Suite Italienne: Vivaldi, Sollima, Stravinsky

Record and Artist Details

Genre:

Chamber

Label: Linn

Media Format: CD or Download

Media Runtime: 55

Mastering:

DDD

Catalogue Number: CKD742

CKD742. Suite Italienne: Vivaldi, Sollima, Stravinsky

Tracks:

Composition Artist Credit
(12) Concerti for Violin/Oboe and Strings, Movement: No. 11 in D, RV208a Antonio Vivaldi, Composer
CHAARTS Chamber Artists
Jonian Ilias Kadesha, Violin
Concerto for Violin, Strings, Lute and Percussion 'TYCHE' Giovanni Sollima, Composer
CHAARTS Chamber Artists
Jonian Ilias Kadesha, Violin
Suite italienne Igor Stravinsky, Composer
CHAARTS Chamber Artists
Jonian Ilias Kadesha, Violin

The vitality of sound captured here by Linn is possibly the most attractive aspect of this album. It perfectly suits the frenetic glory that is the playing of violinist Jonian Ilias Kadesha. Just when you think it can’t be more colourful or charismatic, Kadesha brings more joy, more physicality that is somehow simultaneously slapdash and highly finessed.
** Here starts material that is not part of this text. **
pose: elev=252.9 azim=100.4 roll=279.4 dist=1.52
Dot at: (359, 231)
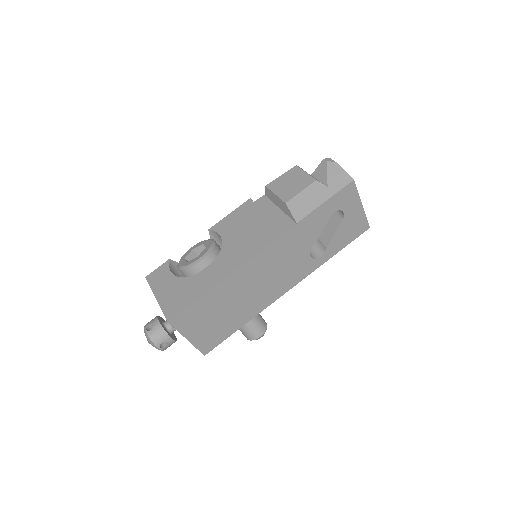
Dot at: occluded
He’s a violinist who you just know will be good fun at a party.

The repertoire almost fits Kadesha’s character too comfortably. In the second movement of the fiendishly difficult Vivaldi Concerto Il Grosso Mogul, it’s possible to hear his Albanian and Greek heritage usurping the Italian redhead: bends and inflections that breathe warm late-night air, made jagged with the folky bowings. The performances teem with humour: I couldn’t help but smile when Paganini makes a cameo, just at the end of the third movement’s cadenza.

But it’s not all flicks and tricks. The centrepiece of the album is a new concerto, Tyche, by Giovanni Sollima. The title refers to the Ancient Greek goddess of luck and fate, and the work reflects on ‘the ambivalence of life itself’, though I can’t imagine that’s the reason behind the inconsistent quality of its movements. I adore the doleful episodes of the second-movement Capriccio: Kadesha glows against the smoky strings of the ensemble, but the way the music seems to lose control of its furiousness touches on cliché. The gem of the concerto is its fourth movement, ‘Rite’. Kadesha’s breath, both literal and of his wispy bow figurations, streaks the pre-liminal stage with anticipation (the CHAARTS Chamber Artists here are wondrous, too, spellbound but seductive). And then body percussion – is this Luca Staffelbach? – and the dance becomes prickly, the violinist possessed. It’s wonderfully scary music that, in its references to the Totentanz and violinist virtuosity traded with the devil, pairs excellently with the Stravinsky. The quasi-neoclassicism of the final movement, ‘Metamorphosis’, is then particularly clever in how it points to both the Stravinsky and the Vivaldi. Kadesha dances and trills with such charisma, sitting wonderfully in the raucous mix. The CHAARTS Chamber Artists have bountifully improved since I last reviewed them back in September 2022. Kadesha has brought out a vigour and dynamism in them that is practically beyond recognition.